I hadn't incremented the counter in the loop, which caused the same nonce (number only used once) to be used for each and every single block of the encrypted file. This is a major security issue, since if you know one block of the decrypted file, you can use that to decrypt the rest of the file.
I had considered some of the security implications of the nonce, and weighed a couple of issues when deciding on the version 3 format and how it dealt with the nonces. One of the problems was that I needed to use a different nonce for each block, however I didn't know the number of blocks it would encounter before writing the header. So instead of saving each of the nonces into the header, I decided to use a combination of a random nonce and a counter. Part of the nonce for each block would come from a random nonce that is specific to that encrypted file, and the rest of the nonce would be a counter that would start at 0 and increment for each block. The defaults I chose would only allow files less than 512TB to be encrypted (explanation), but would have 5 bytes of nonce randomness, which should provide enough randomness to not repeat it. Though now that I think about it, do I even need to use a different nonce for each file encrypted if none of them use the same encryption key?

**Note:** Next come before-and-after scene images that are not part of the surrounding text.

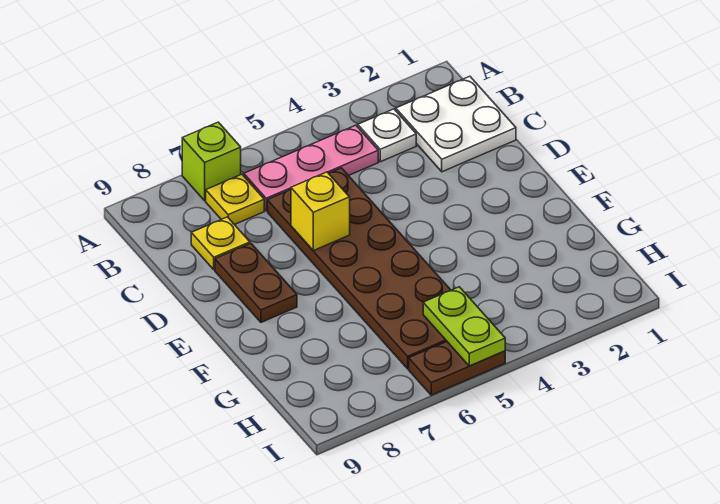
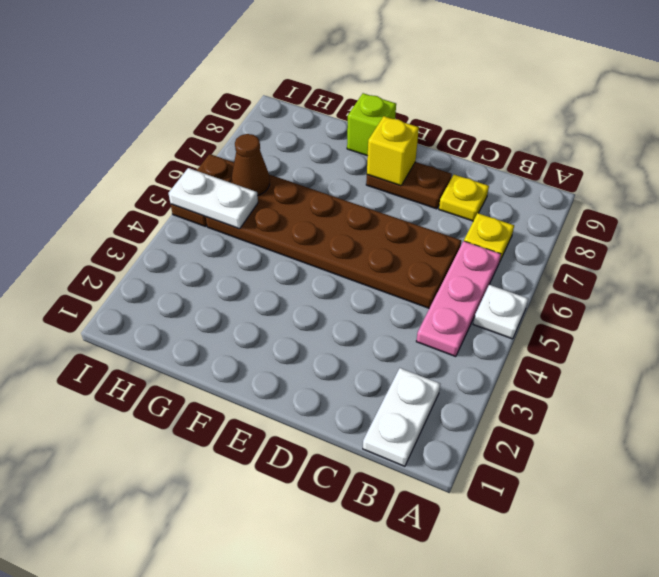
lime 1x1 brick [182,122,241,201] -> lime 1x1 brick moved to [347,93,396,156]
white 2x2 plate [396,76,516,172] -> white 1x2 plate [363,368,440,466]
white 1x1 plate [358,109,416,162] -> white 1x1 plate moved to [473,285,528,339]
yellow 1x1 brick [291,172,350,251] -> yellow 1x1 brick moved to [367,116,419,186]
lime 1x2 plate [423,287,505,366] -> white 1x2 plate [169,168,258,229]
none -> brown 1x1 cone [232,134,270,196]

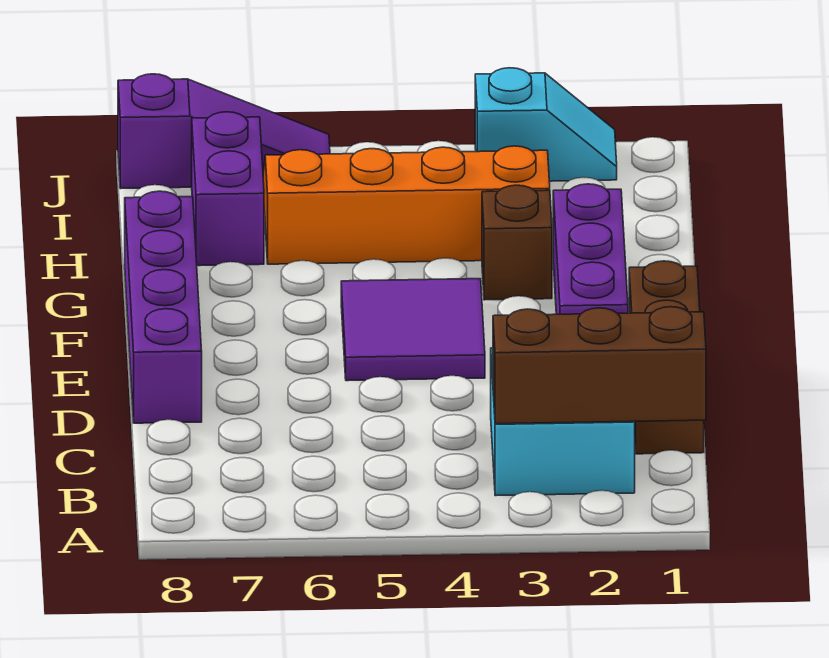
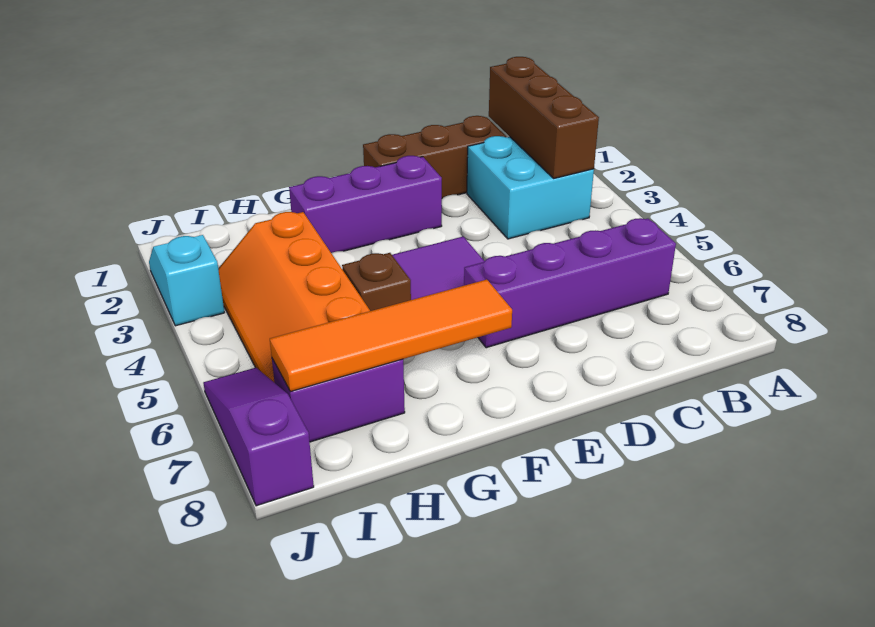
purple 1x4 brick [125,191,202,423] -> purple 1x4 brick moved to [464,218,676,348]
none -> orange 1x4 tile [270,279,512,392]
brown 1x1 brick [482,185,552,300] -> brown 1x1 brick moved to [342,253,411,311]

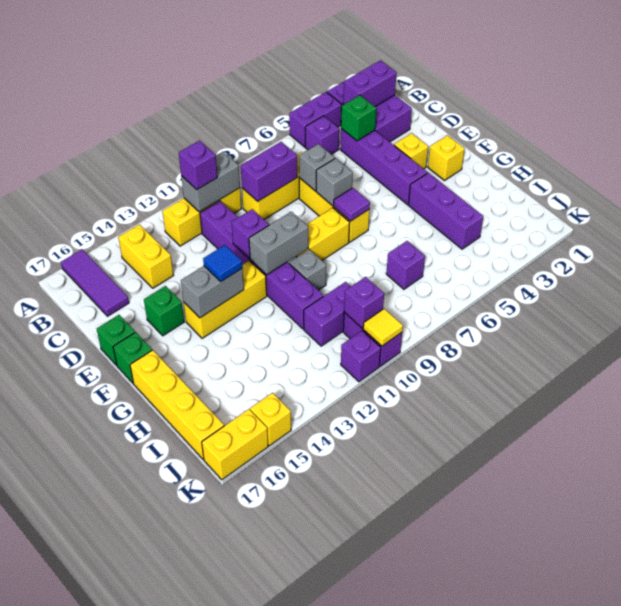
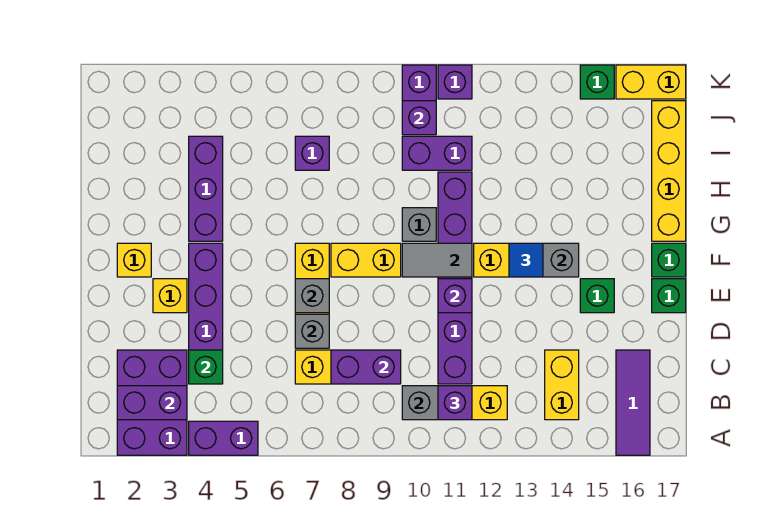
purple 1x1 brick [305,116,339,154] -> none
purple 1x1 tile [334,188,370,221] -> none
grey 1x2 brick [249,212,308,275] -> grey 1x2 tile [402,243,472,277]
yellow 1x1 tile [363,309,403,346] -> none
yellow 1x1 brick [250,393,291,446] -> green 1x1 brick [580,65,614,99]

For version 4, I wanted something more robust, so I chose to use HMACs for the Nonces. I create a per-file nonce, which then I use as the secret key in an hmac of the counter, as seen in schedule_nonce. This HMAC is truncated, which I assume only reduces the security of the HMAC algorithm in that the difficulty of creating a collision is reduced to the truncated length. This should guarantee a unique nonce for each block, since the HMAC for a message guarantees the creator of the HMAC had the key used to create the message and the message itself, therefore creating the same HMAC for two different messages or for two different keys, or any combination thereof, should be impractical (nearly 2^numbits difficulty for the number of bits in the nonce).
Assumptions:
- Truncating an HMAC only reduces the security of the HMAC in the same way that truncating a hash reduces the security guarantees of the hash.
- Truncating SHA512 to numbits only reduces the security guarantees in that the difficulty of creating a collision is reduced to ~2^numbits from 2^512. Since the non power of 2 variants of SHA are simply truncated versions of other SHAs, that would seem to bear this out.
- A combination of message and 'secret' key is impractical to find that produces the same HMAC as a different message and/or 'secret' key.
- The impracticallity of finding an HMAC collision is on the order of 2^numbits where numbits is the bits of the hash used for the HMAC.
Does using a counter that starts from 0 provide the same security guarantees given that a different random secret key is used for each file?